« République bananière : Axel Miller, le retour du roi des copains »
Nommer un ancien patron de Dexia à la tête de la SFPIM, c’est comme confier les clés de la banque à un voleur. Bienvenue dans le monde merveilleux du clientélisme à la belge !
Table Of Content
- Ce qui se passe réellement
- Comment Georges-Louis Bouchez justifie sa décision ?
- Les accusations de clientélisme ? Au PS aussi
- Pourquoi les citoyens ont-ils moins confiance dans le système politique ?
- Quel est l’impact de scandales (comme Publifin) sur la perception qu’ont les citoyens des politiques ?
- Pourquoi les partis politiques ont (presque) tous les pouvoirs lors des nominations ?
- Pourquoi cela dérange
- Ce que cela implique concrètement
- Lecture satirique
- Effet miroir international
- À quoi s’attendre
- Sources
INTRODUCTION : La nomination d’Axel Miller à la présidence de la SFPIM, après avoir été le chef de cabinet du président du MR et patron de Dexia durant la crise des subprimes, pose question. En effet, qui de mieux qu’un homme ayant déjà fait chavirer une banque pour gérer un fonds souverain ? Ironique, n’est-ce pas ?
Ce qui se passe réellement
Axel Miller, ex-chef de cabinet de Georges-Louis Bouchez, a été le patron de Dexia pendant la débâcle de 2008. Après avoir dû démissionner, il a vu l’État belge sauver Dexia, rebaptisée Belfius, aux frais des contribuables. Aujourd’hui, il se retrouve à la tête du CA du fonds souverain belge, alors que le gouvernement De Wever prévoit de vendre 20 % du capital de Belfius. Une belle boucle, non ?
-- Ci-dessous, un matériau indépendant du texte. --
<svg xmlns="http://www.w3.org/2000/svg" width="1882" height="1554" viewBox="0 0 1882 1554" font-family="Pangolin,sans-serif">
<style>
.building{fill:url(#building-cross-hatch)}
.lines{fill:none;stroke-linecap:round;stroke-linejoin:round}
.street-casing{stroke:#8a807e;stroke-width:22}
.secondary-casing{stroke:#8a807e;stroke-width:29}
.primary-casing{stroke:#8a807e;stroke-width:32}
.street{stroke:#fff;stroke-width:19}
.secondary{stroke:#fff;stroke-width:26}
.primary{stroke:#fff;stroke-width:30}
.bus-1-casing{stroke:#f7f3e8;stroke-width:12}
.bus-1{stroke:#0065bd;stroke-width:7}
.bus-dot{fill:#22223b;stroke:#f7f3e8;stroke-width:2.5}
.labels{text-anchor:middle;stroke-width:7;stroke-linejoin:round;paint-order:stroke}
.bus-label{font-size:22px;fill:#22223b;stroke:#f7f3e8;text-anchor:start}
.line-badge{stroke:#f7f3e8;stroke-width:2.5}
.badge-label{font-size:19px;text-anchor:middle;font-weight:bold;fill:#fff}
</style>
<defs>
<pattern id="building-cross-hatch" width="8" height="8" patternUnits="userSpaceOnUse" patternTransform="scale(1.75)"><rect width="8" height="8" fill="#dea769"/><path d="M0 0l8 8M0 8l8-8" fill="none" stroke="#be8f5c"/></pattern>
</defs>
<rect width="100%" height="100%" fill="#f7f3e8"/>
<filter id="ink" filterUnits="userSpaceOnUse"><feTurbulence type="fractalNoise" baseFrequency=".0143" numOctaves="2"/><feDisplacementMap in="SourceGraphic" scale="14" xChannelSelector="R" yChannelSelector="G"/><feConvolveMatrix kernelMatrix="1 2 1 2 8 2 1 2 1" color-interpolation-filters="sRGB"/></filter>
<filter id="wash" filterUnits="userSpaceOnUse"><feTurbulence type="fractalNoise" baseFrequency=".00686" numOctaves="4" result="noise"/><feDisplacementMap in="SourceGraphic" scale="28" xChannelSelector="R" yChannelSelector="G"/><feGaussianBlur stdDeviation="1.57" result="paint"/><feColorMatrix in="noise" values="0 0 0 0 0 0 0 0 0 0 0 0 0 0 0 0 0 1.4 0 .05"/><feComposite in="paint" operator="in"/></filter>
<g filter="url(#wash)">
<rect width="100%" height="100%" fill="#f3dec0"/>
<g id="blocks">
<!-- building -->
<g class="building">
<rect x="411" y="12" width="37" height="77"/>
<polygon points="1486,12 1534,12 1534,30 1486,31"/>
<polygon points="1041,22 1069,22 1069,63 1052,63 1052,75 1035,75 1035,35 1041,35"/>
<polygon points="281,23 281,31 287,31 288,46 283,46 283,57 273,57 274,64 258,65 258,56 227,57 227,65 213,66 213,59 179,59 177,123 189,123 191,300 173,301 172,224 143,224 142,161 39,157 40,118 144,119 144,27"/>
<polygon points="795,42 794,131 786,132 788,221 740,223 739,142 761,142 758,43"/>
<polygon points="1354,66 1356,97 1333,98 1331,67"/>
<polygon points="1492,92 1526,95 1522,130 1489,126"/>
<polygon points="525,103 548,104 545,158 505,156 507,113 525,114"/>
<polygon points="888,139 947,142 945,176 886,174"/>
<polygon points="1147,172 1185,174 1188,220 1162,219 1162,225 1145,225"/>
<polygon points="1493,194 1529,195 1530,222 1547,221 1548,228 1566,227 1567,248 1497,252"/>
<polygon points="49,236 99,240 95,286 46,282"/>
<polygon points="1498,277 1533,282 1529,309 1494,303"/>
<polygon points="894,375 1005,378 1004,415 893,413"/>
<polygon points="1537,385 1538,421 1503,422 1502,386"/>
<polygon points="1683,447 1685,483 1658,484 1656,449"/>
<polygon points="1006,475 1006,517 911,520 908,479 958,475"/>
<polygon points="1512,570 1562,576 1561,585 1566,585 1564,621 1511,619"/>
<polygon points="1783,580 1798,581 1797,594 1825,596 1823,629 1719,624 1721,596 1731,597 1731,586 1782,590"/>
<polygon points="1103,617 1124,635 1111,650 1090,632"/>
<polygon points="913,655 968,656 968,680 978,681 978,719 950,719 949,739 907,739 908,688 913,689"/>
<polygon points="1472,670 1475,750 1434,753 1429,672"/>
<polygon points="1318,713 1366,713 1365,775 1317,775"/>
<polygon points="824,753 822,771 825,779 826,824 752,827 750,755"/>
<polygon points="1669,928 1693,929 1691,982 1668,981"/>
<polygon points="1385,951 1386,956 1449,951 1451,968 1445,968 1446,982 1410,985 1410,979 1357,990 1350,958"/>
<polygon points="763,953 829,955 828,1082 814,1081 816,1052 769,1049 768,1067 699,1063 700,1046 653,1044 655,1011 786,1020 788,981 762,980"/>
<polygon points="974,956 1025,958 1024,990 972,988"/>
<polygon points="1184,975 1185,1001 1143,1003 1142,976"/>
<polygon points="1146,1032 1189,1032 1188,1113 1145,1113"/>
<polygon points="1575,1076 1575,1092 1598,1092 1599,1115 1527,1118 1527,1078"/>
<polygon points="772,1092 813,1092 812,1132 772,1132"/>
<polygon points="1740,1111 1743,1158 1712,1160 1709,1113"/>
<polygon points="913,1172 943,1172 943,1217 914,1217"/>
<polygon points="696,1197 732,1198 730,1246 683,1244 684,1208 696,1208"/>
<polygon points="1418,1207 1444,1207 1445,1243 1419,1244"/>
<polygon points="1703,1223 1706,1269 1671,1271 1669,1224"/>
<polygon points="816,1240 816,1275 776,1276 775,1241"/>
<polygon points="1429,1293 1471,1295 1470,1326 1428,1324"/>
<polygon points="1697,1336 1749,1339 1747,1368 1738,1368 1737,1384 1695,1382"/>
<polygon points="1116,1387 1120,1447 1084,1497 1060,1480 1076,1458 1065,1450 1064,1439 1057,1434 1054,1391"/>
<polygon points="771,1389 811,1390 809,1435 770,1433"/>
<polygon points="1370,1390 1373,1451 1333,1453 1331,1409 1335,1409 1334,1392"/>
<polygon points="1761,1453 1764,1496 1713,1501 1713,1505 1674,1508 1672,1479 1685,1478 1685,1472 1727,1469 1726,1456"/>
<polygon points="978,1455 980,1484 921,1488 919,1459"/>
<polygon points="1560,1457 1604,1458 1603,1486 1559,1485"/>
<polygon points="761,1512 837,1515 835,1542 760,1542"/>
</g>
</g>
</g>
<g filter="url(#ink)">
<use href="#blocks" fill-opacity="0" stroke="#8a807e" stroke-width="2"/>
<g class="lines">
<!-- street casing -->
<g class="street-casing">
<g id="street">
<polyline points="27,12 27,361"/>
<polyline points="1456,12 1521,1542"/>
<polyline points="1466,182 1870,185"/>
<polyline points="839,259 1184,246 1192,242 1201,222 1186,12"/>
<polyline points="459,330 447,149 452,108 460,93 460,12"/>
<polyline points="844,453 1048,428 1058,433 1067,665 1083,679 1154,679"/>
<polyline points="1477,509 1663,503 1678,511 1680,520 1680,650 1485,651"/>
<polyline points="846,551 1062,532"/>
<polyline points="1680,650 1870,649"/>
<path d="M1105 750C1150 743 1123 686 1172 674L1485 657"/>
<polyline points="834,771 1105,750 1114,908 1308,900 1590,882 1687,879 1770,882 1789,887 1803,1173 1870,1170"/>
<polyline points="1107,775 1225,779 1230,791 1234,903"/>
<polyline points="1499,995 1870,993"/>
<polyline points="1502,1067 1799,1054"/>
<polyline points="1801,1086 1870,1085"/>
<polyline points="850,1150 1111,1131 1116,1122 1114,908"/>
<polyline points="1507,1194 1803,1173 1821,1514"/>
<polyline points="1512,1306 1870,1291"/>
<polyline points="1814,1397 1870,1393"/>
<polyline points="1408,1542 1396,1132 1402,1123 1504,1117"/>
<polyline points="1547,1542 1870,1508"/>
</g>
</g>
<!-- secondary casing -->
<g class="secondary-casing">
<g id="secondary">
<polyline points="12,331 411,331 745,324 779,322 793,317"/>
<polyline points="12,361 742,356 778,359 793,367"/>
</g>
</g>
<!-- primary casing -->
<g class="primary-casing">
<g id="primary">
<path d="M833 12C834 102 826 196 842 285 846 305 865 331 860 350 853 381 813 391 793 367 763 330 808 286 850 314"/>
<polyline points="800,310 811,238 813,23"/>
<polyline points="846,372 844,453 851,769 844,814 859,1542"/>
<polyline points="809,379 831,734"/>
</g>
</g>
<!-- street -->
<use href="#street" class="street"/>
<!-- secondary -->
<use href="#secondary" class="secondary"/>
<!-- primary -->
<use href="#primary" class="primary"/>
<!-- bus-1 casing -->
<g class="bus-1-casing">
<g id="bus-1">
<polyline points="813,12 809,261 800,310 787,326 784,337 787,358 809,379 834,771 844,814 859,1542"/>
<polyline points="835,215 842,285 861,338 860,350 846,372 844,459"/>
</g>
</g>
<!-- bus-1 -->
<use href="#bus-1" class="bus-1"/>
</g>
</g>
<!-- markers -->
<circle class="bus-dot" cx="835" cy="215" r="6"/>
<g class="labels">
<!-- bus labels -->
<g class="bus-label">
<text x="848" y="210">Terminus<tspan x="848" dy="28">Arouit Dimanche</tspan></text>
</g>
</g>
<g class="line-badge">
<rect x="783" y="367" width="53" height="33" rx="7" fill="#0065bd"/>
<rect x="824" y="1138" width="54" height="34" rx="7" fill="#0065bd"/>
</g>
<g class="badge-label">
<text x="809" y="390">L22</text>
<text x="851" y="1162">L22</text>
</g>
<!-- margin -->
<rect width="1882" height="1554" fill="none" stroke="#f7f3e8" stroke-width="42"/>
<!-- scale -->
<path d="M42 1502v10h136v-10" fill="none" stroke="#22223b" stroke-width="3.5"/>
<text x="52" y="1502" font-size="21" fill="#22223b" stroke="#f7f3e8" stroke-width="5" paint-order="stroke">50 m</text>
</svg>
Comment Georges-Louis Bouchez justifie sa décision ?
Le président du MR défend son choix en arguant que Miller n’était pas le seul responsable de la crise. “Je ne savais pas qu’Axel Miller était responsable d’une crise financière mondiale”, a-t-il déclaré, comme si la responsabilité collective n’existait pas. D’aucuns pourraient penser qu’il s’agit d’un petit arrangement entre amis, surtout que Miller a récemment garanti 250 000 euros au club de football des Francs Borains, dont Bouchez est le président.
Les accusations de clientélisme ? Au PS aussi
Ce n’est pas la première fois que Bouchez est sous le feu des critiques. L’an dernier, il a nommé sa compagne à la tête du conseil d’administration de l’ONE, tout en niant le copinage. Dans un monde où le clientélisme semble être la norme, qui peut vraiment s’étonner ?
Pourquoi les citoyens ont-ils moins confiance dans le système politique ?
La méfiance envers la classe politique est palpable. En 2025, 71 % des Belges n’avaient pas confiance dans leurs représentants. Ce sentiment de déconnexion entre les élus et le peuple ne fait qu’alimenter le désenchantement. Les affaires de copinage, qu’elles soient avérées ou non, renforcent cette impression d’impunité.
Quel est l’impact de scandales (comme Publifin) sur la perception qu’ont les citoyens des politiques ?
Les scandales, qu’ils soient pénaux ou non, laissent des traces. Ils renforcent la conviction que le système est corrompu. Pour certains, c’est la goutte d’eau de trop. Pour d’autres, cela ne change rien. Mais la question demeure : jusqu’où ira cette spirale de méfiance ?
Pourquoi les partis politiques ont (presque) tous les pouvoirs lors des nominations ?
Le système particratique belge permet aux présidents de parti de nommer qui ils veulent, sans véritable processus de sélection. Ce marchandage entre membres de la coalition est légitimé par l’équilibre des forces. Mais est-ce vraiment un gage de compétence ?
Pourquoi cela dérange
Cette nomination d’Axel Miller soulève des questions sur l’intégrité et la transparence du système. La proximité entre les acteurs politiques et les affaires privées laisse penser que les intérêts personnels priment sur l’intérêt général.
Ce que cela implique concrètement
Les conséquences de telles nominations sont directes : une perte de confiance accrue des citoyens envers leurs représentants, et une perception d’un système politique déconnecté de la réalité.
Lecture satirique
Il est fascinant de voir comment les discours politiques se contredisent. D’un côté, on prône la transparence et l’intégrité, de l’autre, on nomme des personnes dont le passé est entaché de scandales. Ironique, n’est-ce pas ?
Effet miroir international
Cette situation rappelle les dérives autoritaires observées ailleurs, où le copinage et le clientélisme sont monnaie courante. Un parallèle troublant avec des régimes qui prétendent servir le peuple tout en le trahissant.
À quoi s’attendre
À l’avenir, il est probable que cette situation ne fera qu’empirer, alimentant encore plus le ressentiment des citoyens envers un système qu’ils perçoivent comme corrompu et incompétent.